Analysis of Masses by Carl Sandburg
The narrator was amazed by the gigantic unmoving mountains. How patiently they sat there, still, a sight to behold! The narrator saw the waves come in one by one, relentlessly and untiringly. They too were patient. They were beautiful! Then he saw the stars, the tiny, tiny stars fixed on the horizon, forming mysterious shapes, patiently staying still for him to see. And then he saw the patient brave soldiers, the patient workers, and the mothers, lifting their children, the fruit of nine months of patience.
In all of these, he saw beauty. All the things patient left him in awe. But when he truly looked at the poor, who were the most patient of them all and saw them broken, he understood the reality. It was not always the patient who is rewarded. Fairness is but a myth. How the poor toiled; they toiled for a greater time than the mountains stood still, they toiled for a longer time than the long push maneuvered, they toiled for a longer time than the stars stayed still and they definitely toiled for a longer time than war and pregnancy. And yet, they were unrewarded. Broken.
The poet describes them as humble, for who works for so long and yet accepts being so poor. The narrator leaves us at this point, leaving us to form our own conclusions, but it is safe to assume that the narrator is no longer in awe of all things patient.
Central Idea of Masses by Carl Sandburg
The central idea of the poem is to showcase the unfair situation of the poor. Sandburg does so by describing all things beautiful first. The common quality among all these things is their patience. He is mesmerized by them.

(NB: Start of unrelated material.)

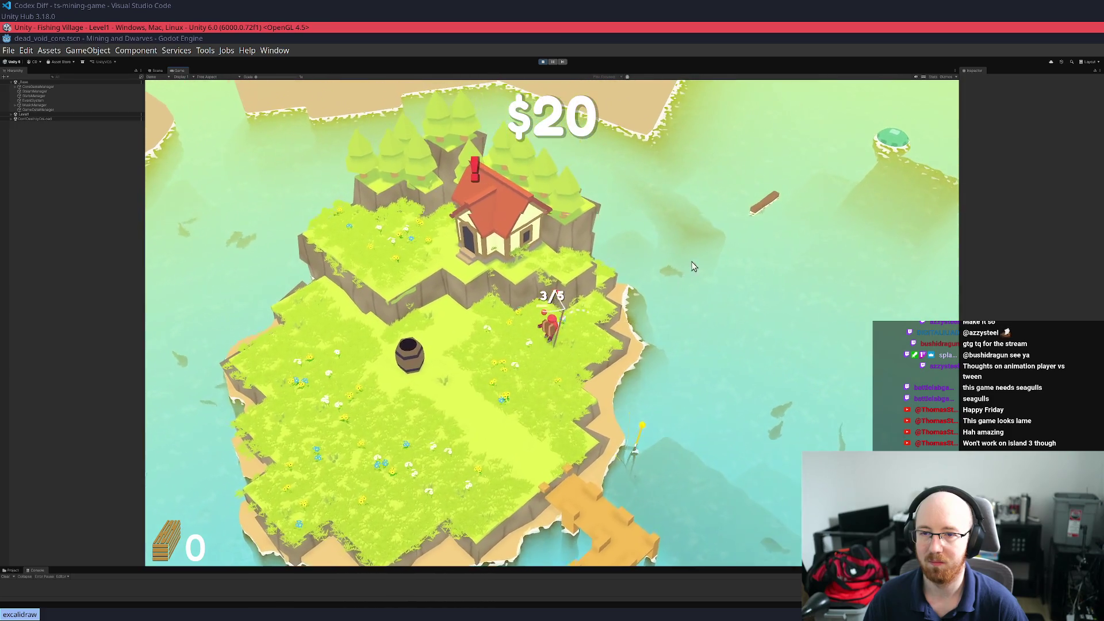
{"action": "key", "text": "d"}
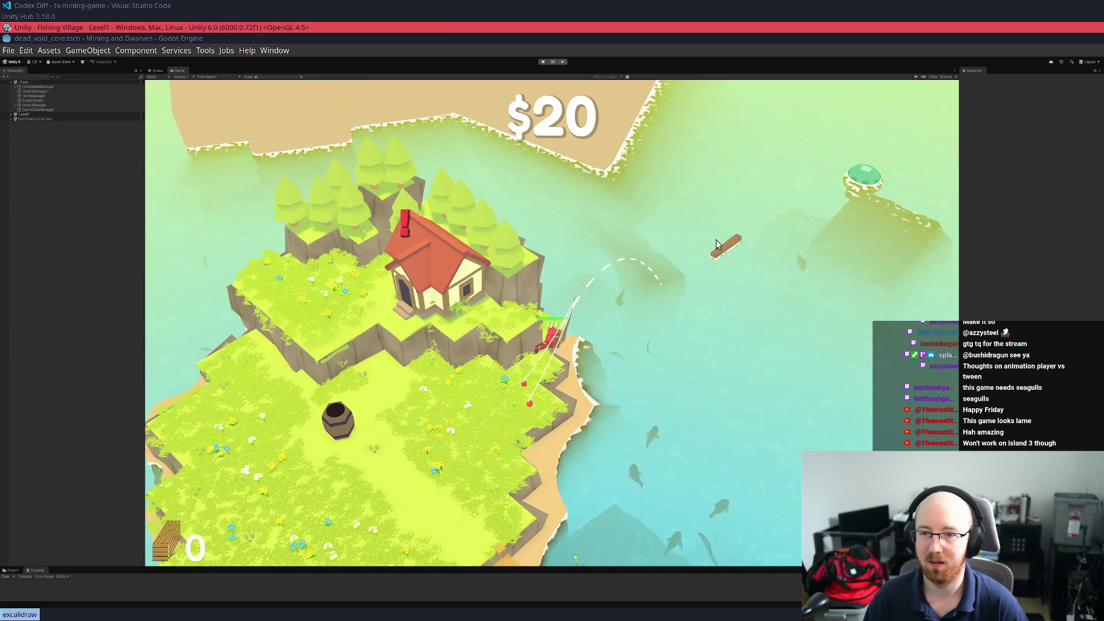
{"action": "left_click", "coordinate": [716, 245]}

And yet when he saw the most patient of them all, the poor, he is disillusioned. The poor are the exact opposite of what a patient man should be and he brings this to the foreground with this poem.
Tone of the poem
The poem starts beautifully, with an uplifting and positive tone. This tone continues through most of the poem. Sandburg adopts this tone when describing all the things which left a deep, positive impression on him.

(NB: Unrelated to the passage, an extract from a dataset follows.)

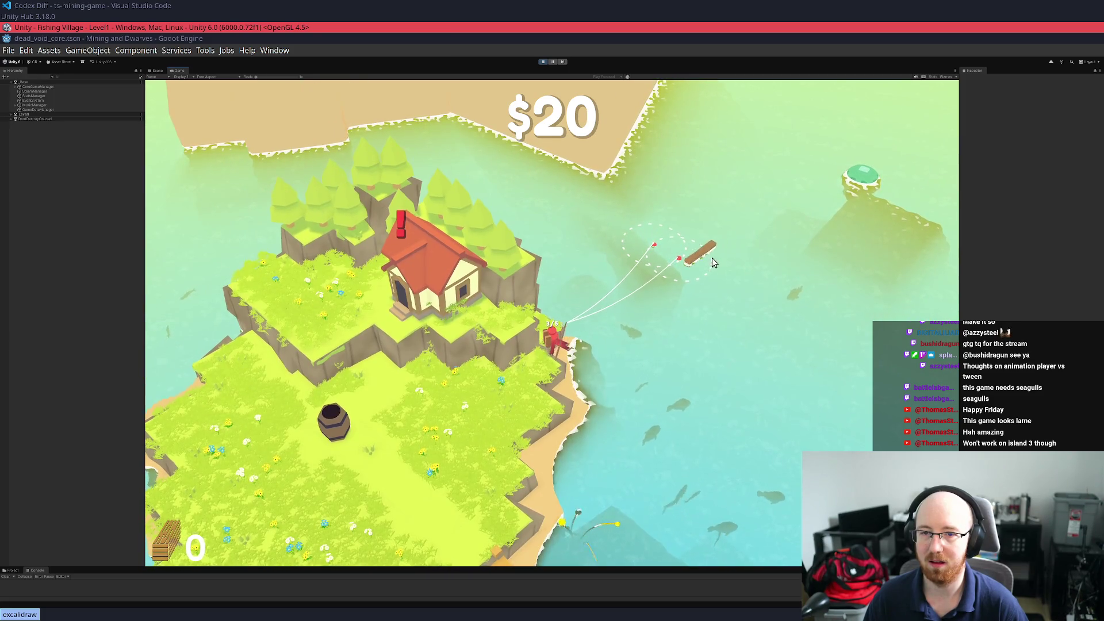
{"action": "key", "text": "a"}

The tone then changes to a more sad and melancholic one in the last line of the poem as he describes the plight of the most patient of them all.
Conclusion
Sandburg shows a truly sad plight of the poor, emphasized by the contrast of attention a human pays to those which have the same quality of patience of the poor. The impact is further enhanced by his beautiful descriptions and vivid imageries from the beginning of the poem. The reader is taken to all places wonderful and then wham! He is suddenly dropped right in the middle of poverty and ruins. It shows the two faced treatment of the humans to the ones who exist with the same quality of patience. More than that, Sandburg shows us the attitude one has towards their fellow human beings who are not well off. And he describes the poor as humble, in recognition of the fact that, though possessing patience greater than that of mountains, beaches, and stars, they are still living on with the status of poor.